*Challenge a*. In the text on supporting abuse victims, why is it especially hard for men who have been abused to come forward?

*Document text*.
☆ ☆ ☆ ☆ ☆

After a victim becomes isolated by his or her abuser, having outside support can be key to recovery, but the shame that often surrounds victims of abuse will hinder them from seeking help.
The KRC Research survey showed that 34 percent of the women interviewed said they’d be too embarrassed to tell family or friends about having been abused. Walsh has several suggestions for a person who suspects that someone they know is being abused physically or emotionally by a partner.
Walsh says the first thing a friend needs to do is get educated and know what’s available in case the victim comes to them looking for an out.
Second, Walsh says that pushing the victim to leave by saying, “You have to leave,” or “He’s horrible” will get no results. Instead, those looking to support victims should say, “I’m worried for your safety. I’m here to support you and you don’t deserve this.”
“It takes victims lots and lots of time to come forward, and they need to work it through in their head that there’s no reason to be ashamed,” Walsh says. “Very often, all they hear from their abuser is that they’re crazy. If that’s what he’s been telling you, you might think that you are, and you’re not going to talk to anyone because you’re ‘crazy,’ right?”
Finally, and most importantly, Walsh says it is important to believe a victim’s story. She says it is especially hard for men who have been victims to come forward because there is an added stigma. Men are supposed to be strong, she says, and there is something wrong with a man if he is being abused.

☆ ☆ ☆ ☆ ☆

*Provided material*.
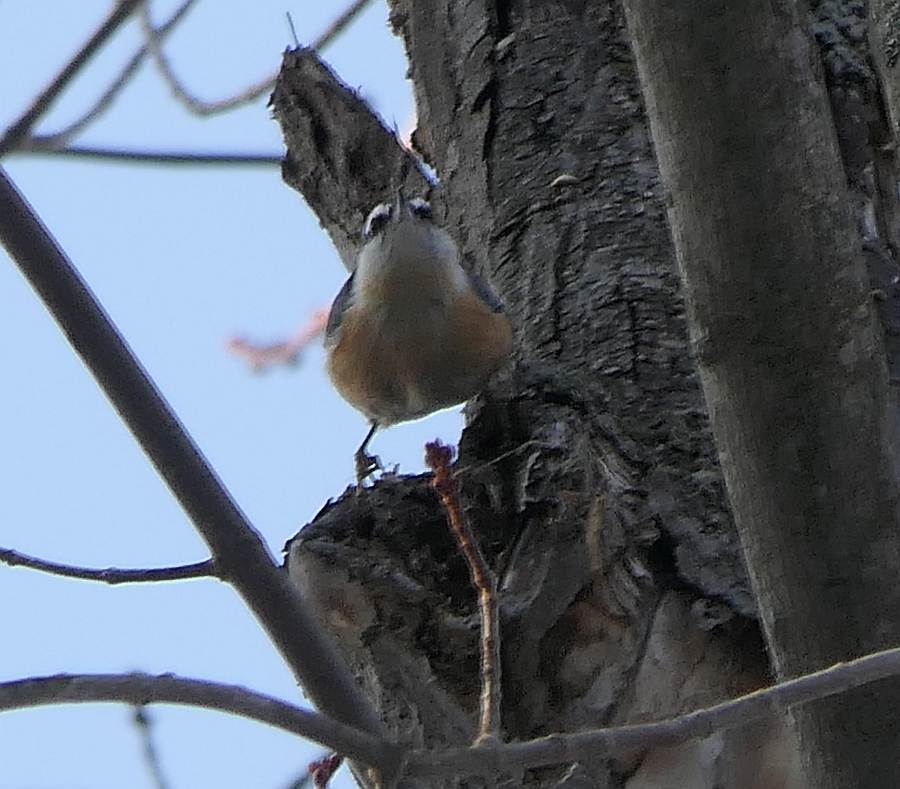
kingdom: Animalia
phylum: Chordata
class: Aves
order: Passeriformes
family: Sittidae
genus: Sitta
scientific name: Sitta canadensis
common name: Red-breasted nuthatch
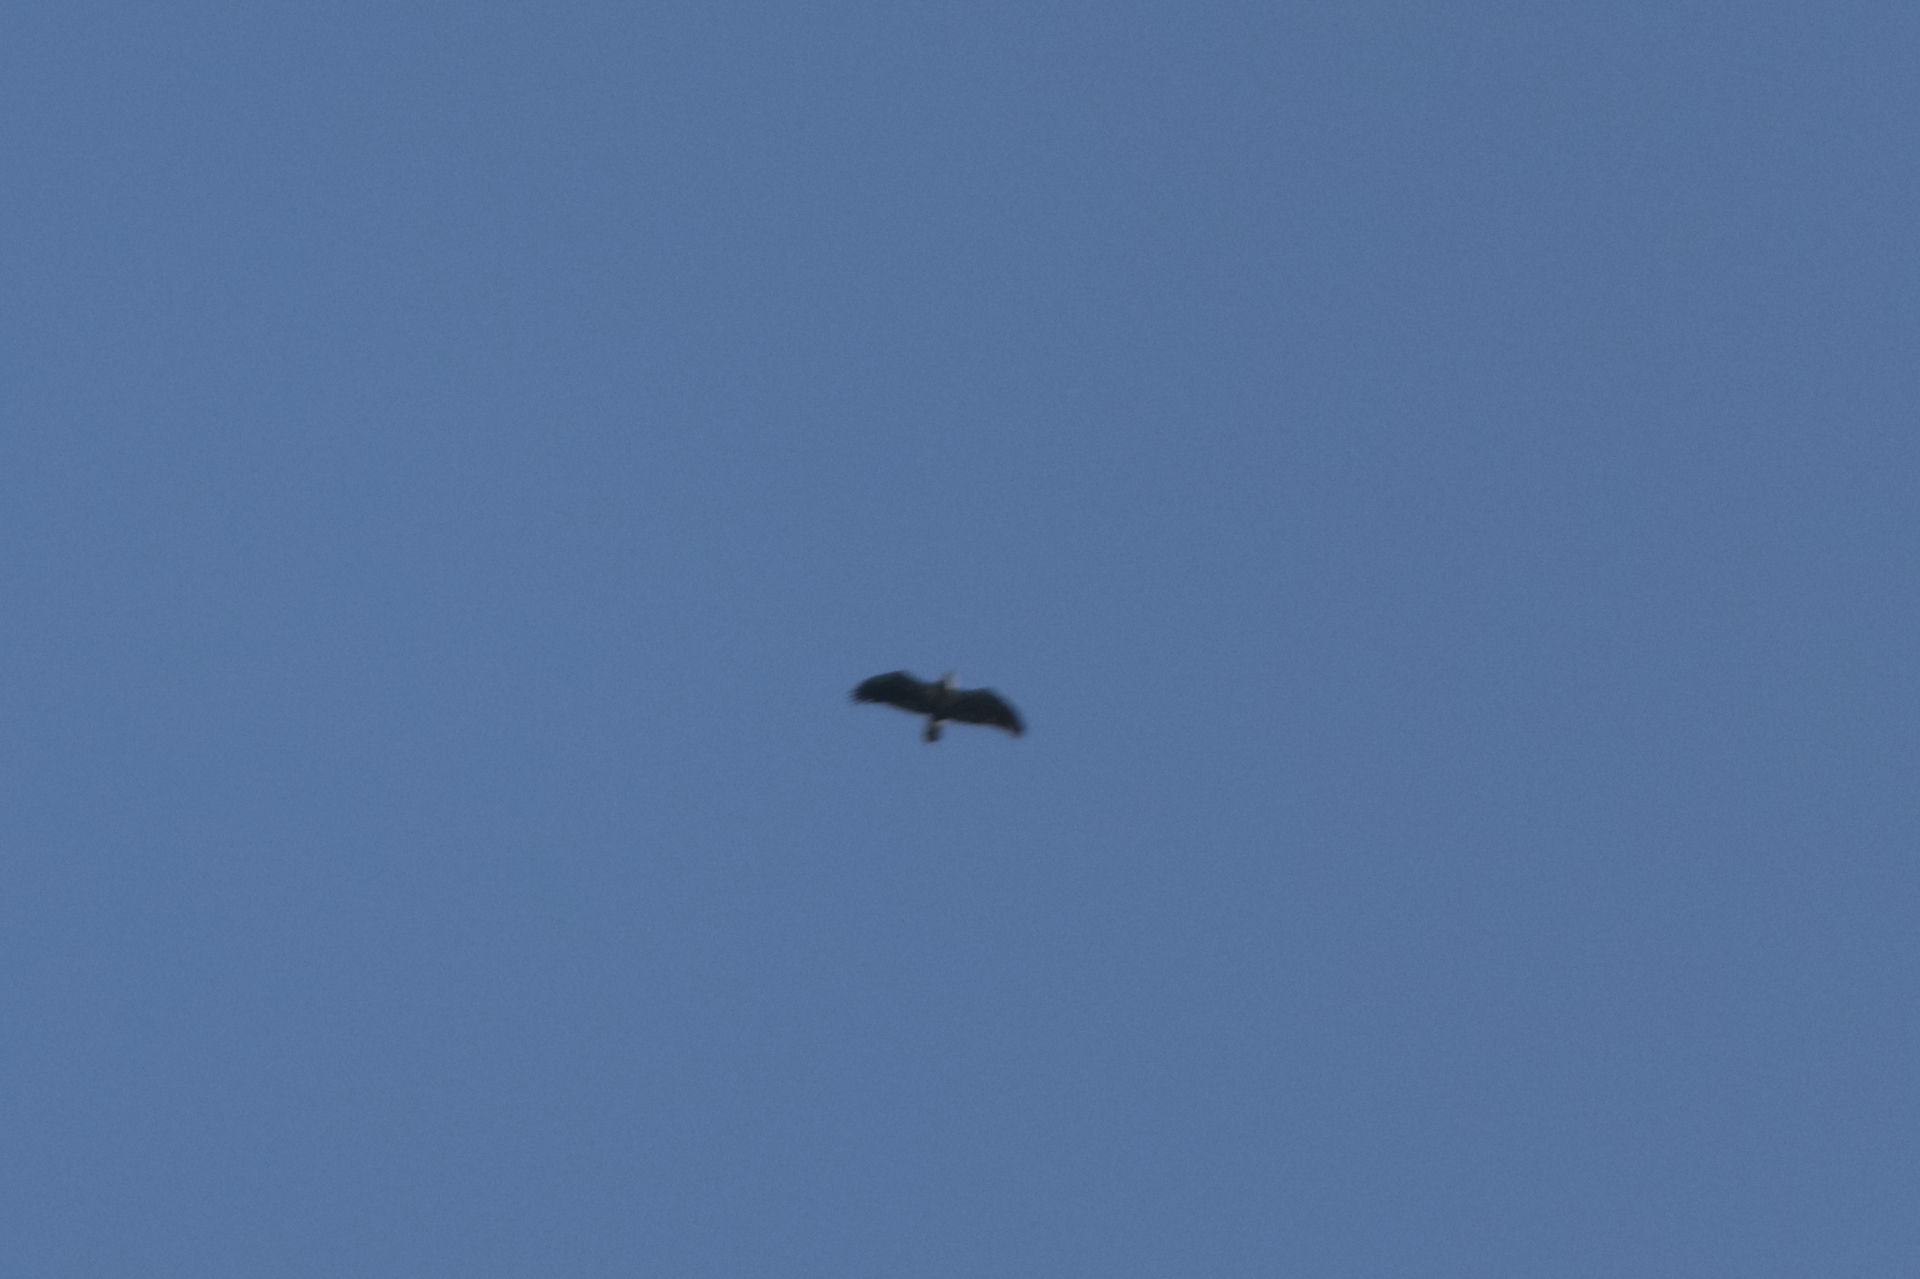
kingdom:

☆ ☆ ☆ ☆ ☆

*Challenge b*. Please express the entries from the line containing "family: Sittidae" through the end of the entries as a Markdown table with the columns Number and Entry line. Leave out blank lines and the pictures.

*Output a*. Men who have been abused face an added stigma. Men are supposed to be strong, and people see something wrong with a man who is being abused.

*Output b*.
| Number | Entry line |
|---|---|
| 1 | family: Sittidae |
| 2 | genus: Sitta |
| 3 | scientific name: Sitta canadensis |
| 4 | common name: Red-breasted nuthatch |
| 5 | kingdom: |